Dataset records
---

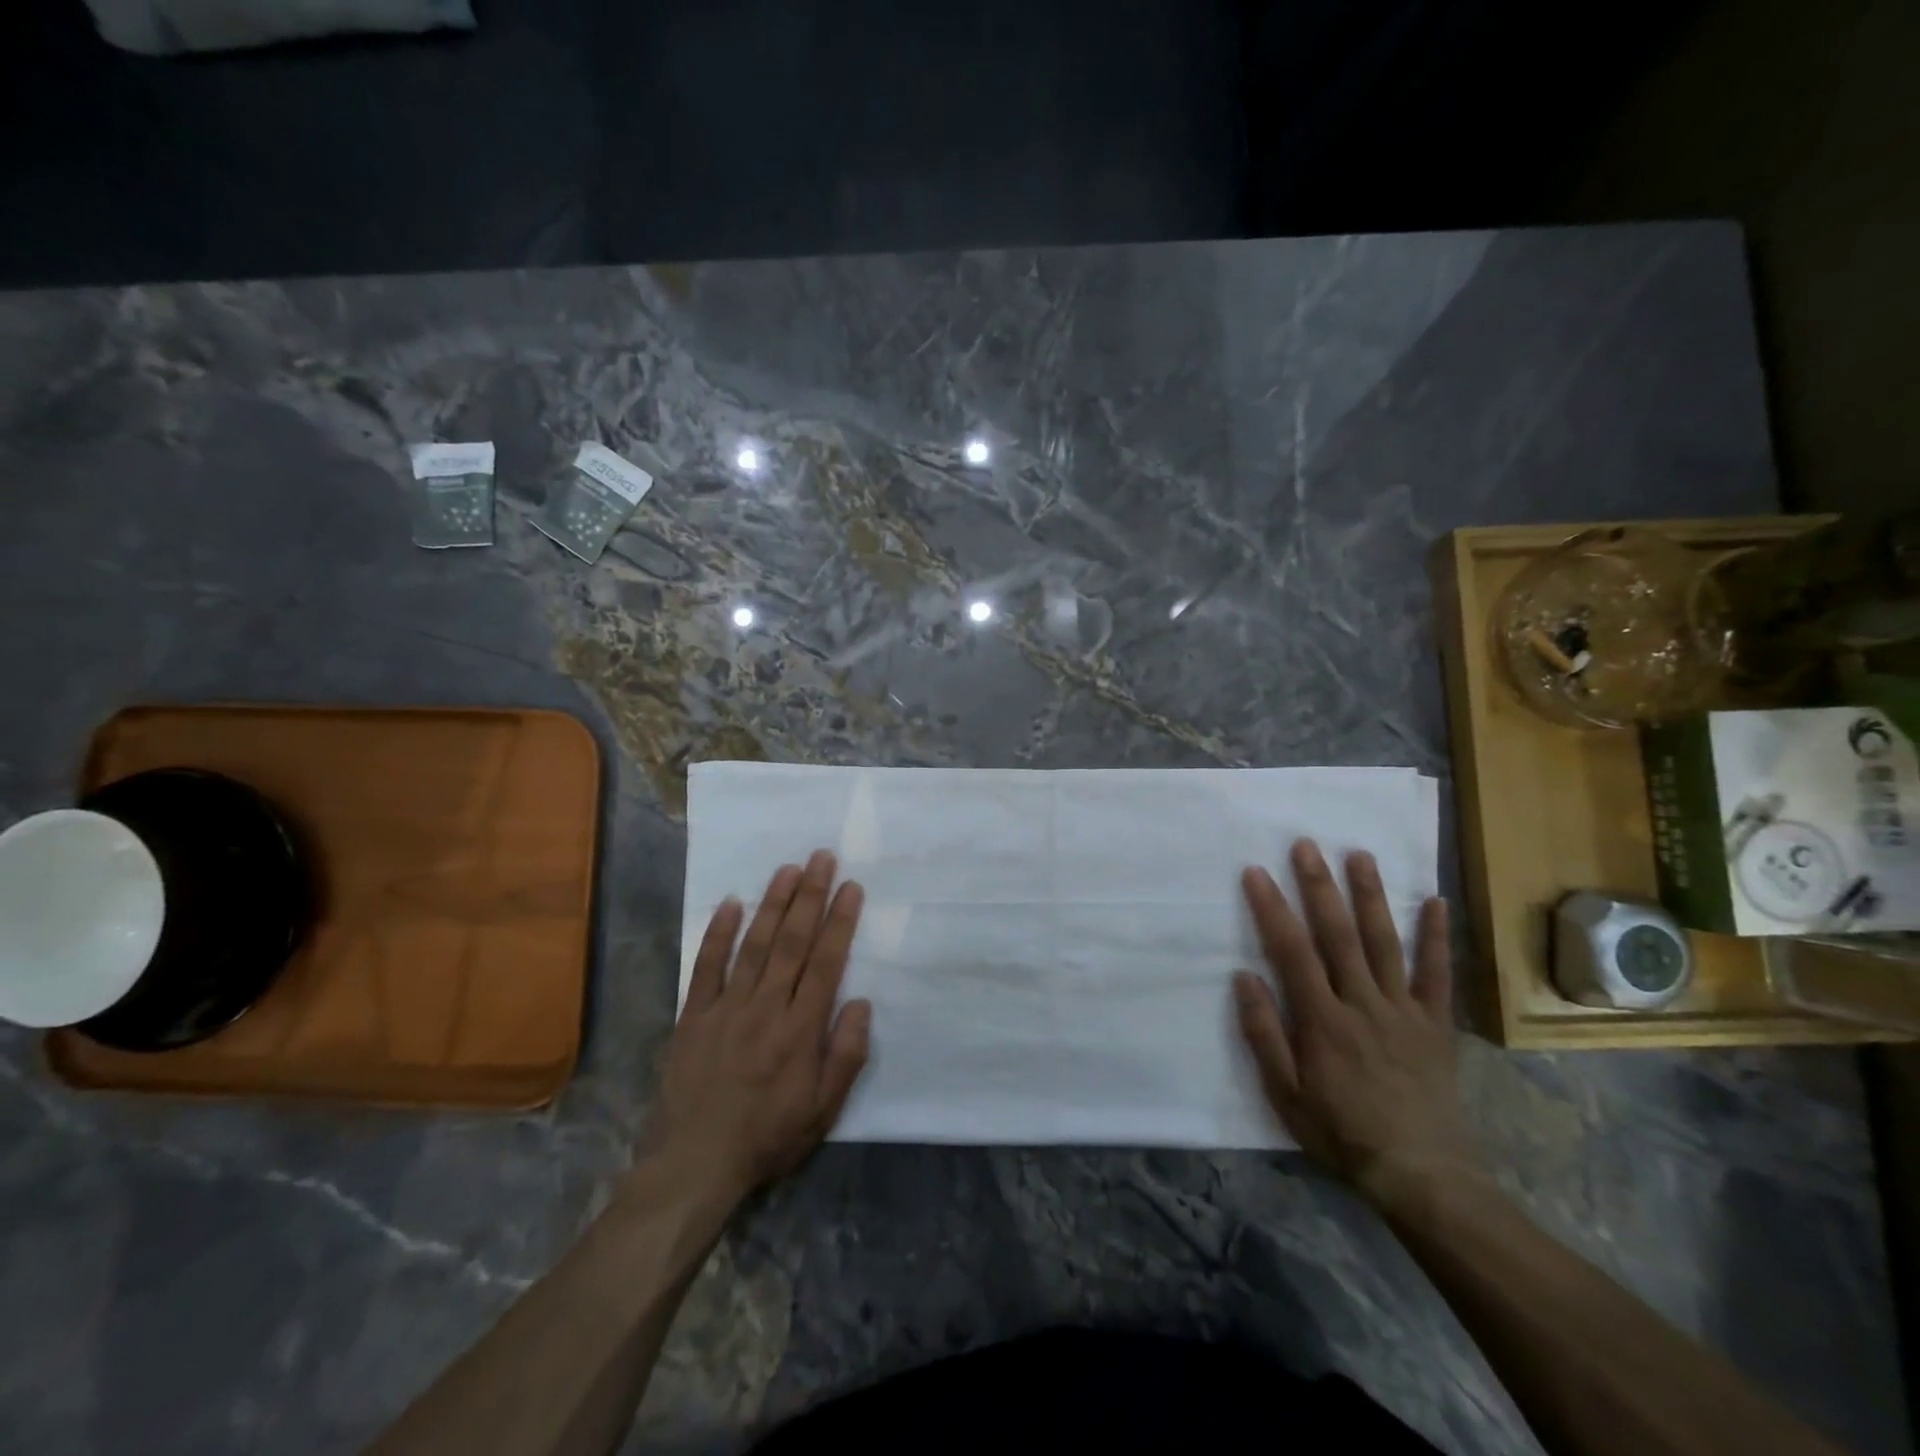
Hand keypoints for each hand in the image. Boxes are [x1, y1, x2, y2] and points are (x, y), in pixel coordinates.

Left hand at [646, 850, 871, 1207]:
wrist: (693, 1164)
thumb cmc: (768, 1136)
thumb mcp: (823, 1110)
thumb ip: (846, 1054)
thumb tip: (862, 1002)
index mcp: (799, 1030)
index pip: (825, 963)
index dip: (840, 922)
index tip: (851, 888)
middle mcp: (765, 1008)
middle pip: (792, 942)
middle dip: (810, 896)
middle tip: (822, 858)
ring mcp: (726, 1008)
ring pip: (755, 945)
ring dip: (773, 904)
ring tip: (788, 868)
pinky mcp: (694, 1015)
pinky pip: (706, 966)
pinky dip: (718, 933)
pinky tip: (731, 903)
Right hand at [1233, 839, 1480, 1211]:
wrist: (1421, 1175)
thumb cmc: (1341, 1133)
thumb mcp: (1285, 1094)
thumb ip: (1264, 1034)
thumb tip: (1244, 977)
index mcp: (1322, 1020)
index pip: (1291, 951)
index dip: (1272, 909)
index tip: (1256, 872)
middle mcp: (1363, 1003)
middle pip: (1338, 935)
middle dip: (1319, 886)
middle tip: (1306, 845)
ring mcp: (1403, 1011)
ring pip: (1385, 943)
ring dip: (1371, 896)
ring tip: (1360, 855)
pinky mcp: (1435, 1024)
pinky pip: (1438, 975)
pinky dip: (1437, 938)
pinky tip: (1436, 902)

---

> **WORK TASK**: The goal is an exact reprint of the entries, leaving out the pictures.

> **OUTPUT OF THE TASK**:
Hand keypoints for each hand in the image. Boxes are [x1, y1, x2, y2] and points are (x, y), in pixel coordinates.

Left hand at [646, 850, 871, 1207]:
wrist: (693, 1164)
thumb cmc: (768, 1136)
thumb mcp: (823, 1110)
thumb ip: (846, 1054)
thumb tip: (862, 1002)
index mcp: (799, 1030)
index pip: (825, 963)
index dip: (840, 922)
index tip: (851, 888)
middle mcp: (765, 1008)
middle pip: (792, 942)
middle dip: (810, 896)
middle tip: (822, 858)
ring mcp: (726, 1008)
ring pip: (755, 945)
ring dip: (773, 904)
ring tip: (788, 868)
pinky mcp: (694, 1015)
pinky pip: (706, 966)
pinky dip: (718, 933)
pinky tip: (731, 903)
Right hand at [1233, 839, 1480, 1211]:
wrist: (1421, 1175)
thumb cmc: (1341, 1133)
thumb mcp: (1285, 1094)
thumb ip: (1264, 1034)
thumb tip: (1244, 977)
index mcp: (1322, 1020)
index pip: (1291, 951)
index dip: (1272, 909)
index tip: (1256, 872)
middle mcp: (1363, 1003)
middle pip: (1338, 935)
middle dip: (1319, 886)
middle tip: (1306, 845)
ring mcp: (1403, 1011)
ring pip: (1385, 943)
ring dip: (1371, 896)
ring tip: (1360, 855)
pinky mcp: (1435, 1024)
pinky pip: (1438, 975)
pinky dip: (1437, 938)
pinky tip: (1436, 902)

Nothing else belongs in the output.